───── Data
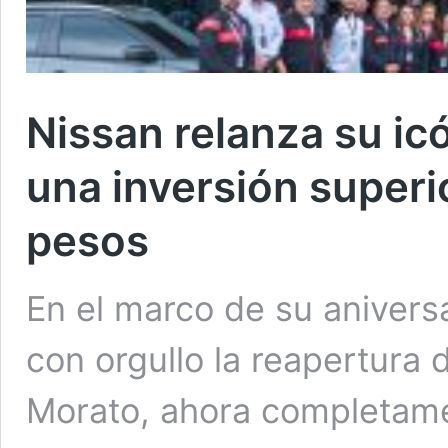
Nissan relanza su ic
una inversión superi
pesos
En el marco de su anivers
con orgullo la reapertura 
Morato, ahora completame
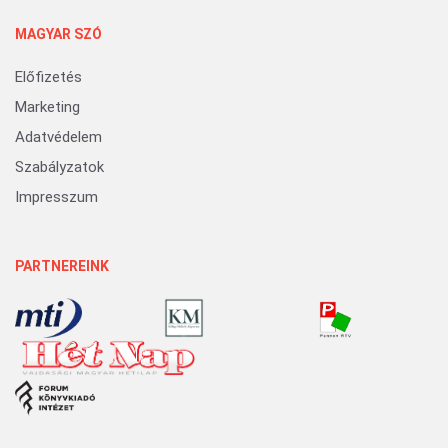
MAGYAR SZÓ
Előfizetés
Marketing
Adatvédelem
Szabályzatok
Impresszum
PARTNEREINK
──────────
Every record above must be given again exactly; drop the pictures.

Nissan relanza su ic
una inversión superi
pesos
En el marco de su anivers
con orgullo la reapertura 
Morato, ahora completame
MAGYAR SZÓ
Előfizetés
Marketing
Adatvédelem
Szabályzatok
Impresszum
PARTNEREINK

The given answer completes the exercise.